Untuk itu perlu adanya komunikasi antara pelaku industri dan regulator guna peningkatan pengelolaan dana. Pelaku industri juga harus mendiversifikasi produk investasi, agar masyarakat lebih tertarik dengan reksa dana.
"Apa yang harus dilakukan untuk pendalaman, karena ini penting melihat kondisi ekonomi makro dunia terkini, dimana Indonesia menjadi negara yang tetap tumbuh diatas 6%, bersama China," paparnya.

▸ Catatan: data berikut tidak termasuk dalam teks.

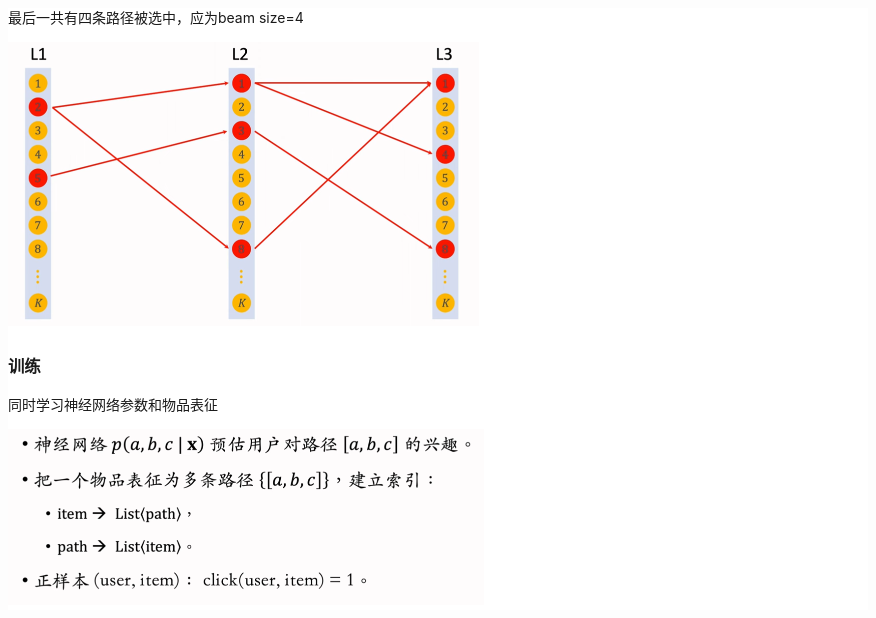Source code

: 最后一共有四条路径被选中，应为beam size=4

<img src="recommend_system.assets/image-20240408141836988.png" alt="image-20240408141836988" style="zoom:50%;" />

### 训练

同时学习神经网络参数和物品表征

<img src="recommend_system.assets/image-20240408142208194.png" alt="image-20240408142208194" style="zoom:50%;" />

"Kalau Indonesia kuat, tapi susb sektor seperti reksa dana tidak melakukan apapaun, akan lewat begitu saja," tambah Mahendra.
Tak kalah penting adalah sosialisasi akan pentingnya investasi dengan imbal hasil yang lebih tinggi dari pada tabungan. "Supply side bisa bisa respon tidak? Karena jika tidak berkembang, lari ke investasi konvensional. Bank atau properti. Ini (reksa dana) bisa menjadi alternatif," tegasnya.
APRDI mencatat, pertumbuhan nasabah reksa dana masih minim. Hingga kini total baru 161 ribu investor yang ikut reksa dana. Bandingkan dengan total rekening nasabah perbankan, 101.531.209 rekening.
Dana kelolaan reksa dana juga jauh tertinggal, yang kini masih mencapai Rp 170 triliun. Bandingkan dengan dana kelolaan masyarakat di perbankan, Rp 2.984 triliun.
Presentase dana kelolaan reksa dana terhadap PDB juga masih rendah. Jauh tertinggal dibandingkan negara tetangga, seperti Malaysia yang mencapai 49%, atau Thailand 20%.